C’est finalement ce dernier qui l’emporta. Alors qu’il était en exil en Suisse, Wagner commença à rassembler les sources et la matière qui firent jaillir de son esprit et de sa plume l’une des plus grandes épopées de l’Histoire de la Musique.
Le personnage de Siegfried, que Wagner redécouvrit dans la Chanson des Nibelungen, occupa ainsi le premier plan de son drame musical qu’il appela dans un premier temps La Mort de Siegfried. Le livret de cette œuvre (esquisse à la future « Tétralogie ») fut ainsi achevé en 1851. Mais cette première version ne séduisit pas complètement le compositeur qui, au pur récit mythologique tel qu’il est rapporté dans la Chanson de geste allemande, souhaitait apporter une nouvelle dimension plus philosophique à l’oeuvre … Et comme Wagner s’était laissé entre-temps séduire par les écrits d’Arthur Schopenhauer, sur la conception universelle d’un mythe qui pouvait accéder à une dimension cosmogonique, le personnage seul de Siegfried ne suffisait plus au compositeur à exprimer sa conception du monde, ni (par un habile jeu de transposition) de la société qui l’entourait.

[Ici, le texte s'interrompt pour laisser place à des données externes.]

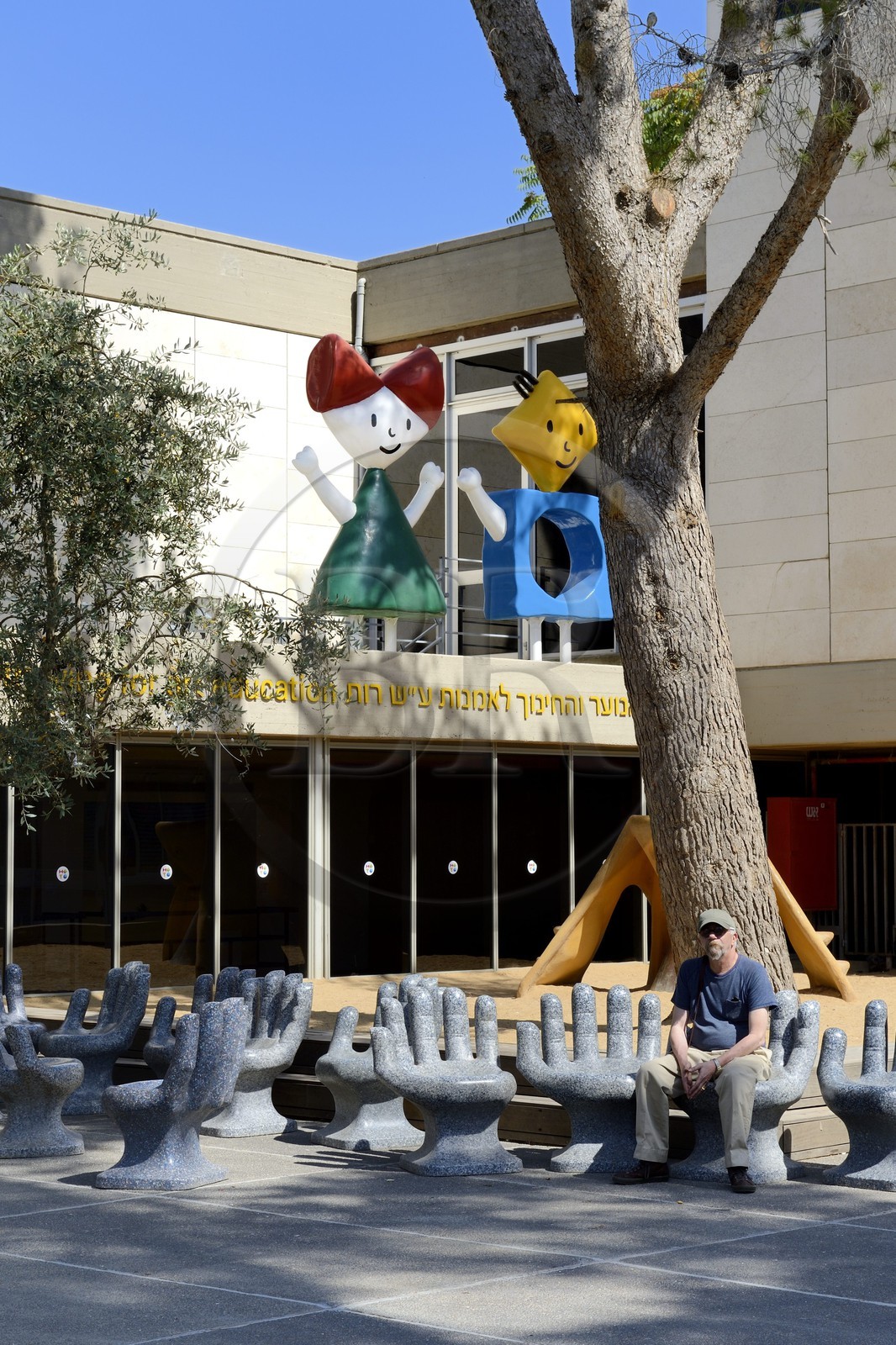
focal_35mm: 70
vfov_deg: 28.8
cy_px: 672
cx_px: 448
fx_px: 2614
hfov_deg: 19.4
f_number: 13
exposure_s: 1/200
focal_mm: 70
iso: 200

Wagner dut donc effectuer une refonte de cette Mort de Siegfried originelle pour y apporter des personnages et des conceptions qui donnèrent à l’œuvre une dimension plus universelle que le seul mythe germanique : le sacrifice de Brünnhilde rachetant le destin du monde, l’ultime catastrophe (le Crépuscule des Dieux ou le Ragnarök des Eddas scandinaves desquelles Wagner avait également puisé son inspiration) qui donna naissance au monde des humains, la corruption des Dieux. Et naquirent ainsi kyrielle de dieux, géants, nains ou autres demi-dieux qui n’apparaissaient pas dans le projet initial de La Mort de Siegfried.
Ainsi, Wagner remania et développa considérablement son projet initial. Le mythe du trésor volé par le nain Alberich aux Filles du Rhin fut développé dans L’Or du Rhin, La Mort de Siegfried fut scindée en deux drames musicaux distincts : Siegfried (dans un premier temps appelé Le Jeune Siegfried) et Le Crépuscule des Dieux. Afin de parfaire l’unité du cycle et de rendre l’action totalement compréhensible au public, le compositeur ajouta le drame de La Walkyrie en 1852.

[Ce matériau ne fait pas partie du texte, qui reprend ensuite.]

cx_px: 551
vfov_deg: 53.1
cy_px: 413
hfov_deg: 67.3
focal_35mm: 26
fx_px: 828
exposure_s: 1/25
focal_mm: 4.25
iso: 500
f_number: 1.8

Ainsi qu’il l’expliquait dans ces quelques lignes extraites d’Une Communication à mes amis :
« La Mort de Siegfried » comme je m’en rends compte à présent a seulement été un premier essai pour dramatiser un des moments les plus importants de ce mythe. J’avais été contraint d’indiquer dans ce drame plusieurs épisodes formant un contexte indispensable pour comprendre celui que je traitais dans toute la richesse de ses implications. Mais ces indications ne pouvaient naturellement s’insérer au drame que sous une forme épique et c’était bien là le point qui me faisait douter de son efficacité s’il devait être vraiment représenté sur une scène. Tourmenté par ce sentiment, j’eus l’idée d’écrire un drame à part qui traiterait un autre moment particulièrement attachant du mythe, qui n’avait pas pu être que raconté dans « La Mort de Siegfried ».

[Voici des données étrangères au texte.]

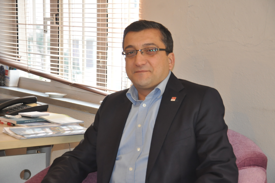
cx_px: 138
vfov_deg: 13.0
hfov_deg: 19.5
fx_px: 801
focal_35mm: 105
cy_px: 92
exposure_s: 1/80
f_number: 5.3
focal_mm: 70
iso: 800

Puis, quelques lignes plus loin (toujours dans Une Communication à mes amis) : « J’ai l’intention de représenter mon mythe en trois drames ayant chacun leur unité et qui seront précédés d’un grand prologue. »
Ainsi Wagner a-t-il composé le texte dans l’ordre inverse de son déroulement. C’est La Tétralogie ou L’Anneau du Nibelung tel qu’il fut donné dans son intégralité et pour la première fois au Festspielhaus de Bayreuth en août 1876… et tel que nous le connaissons aujourd’hui.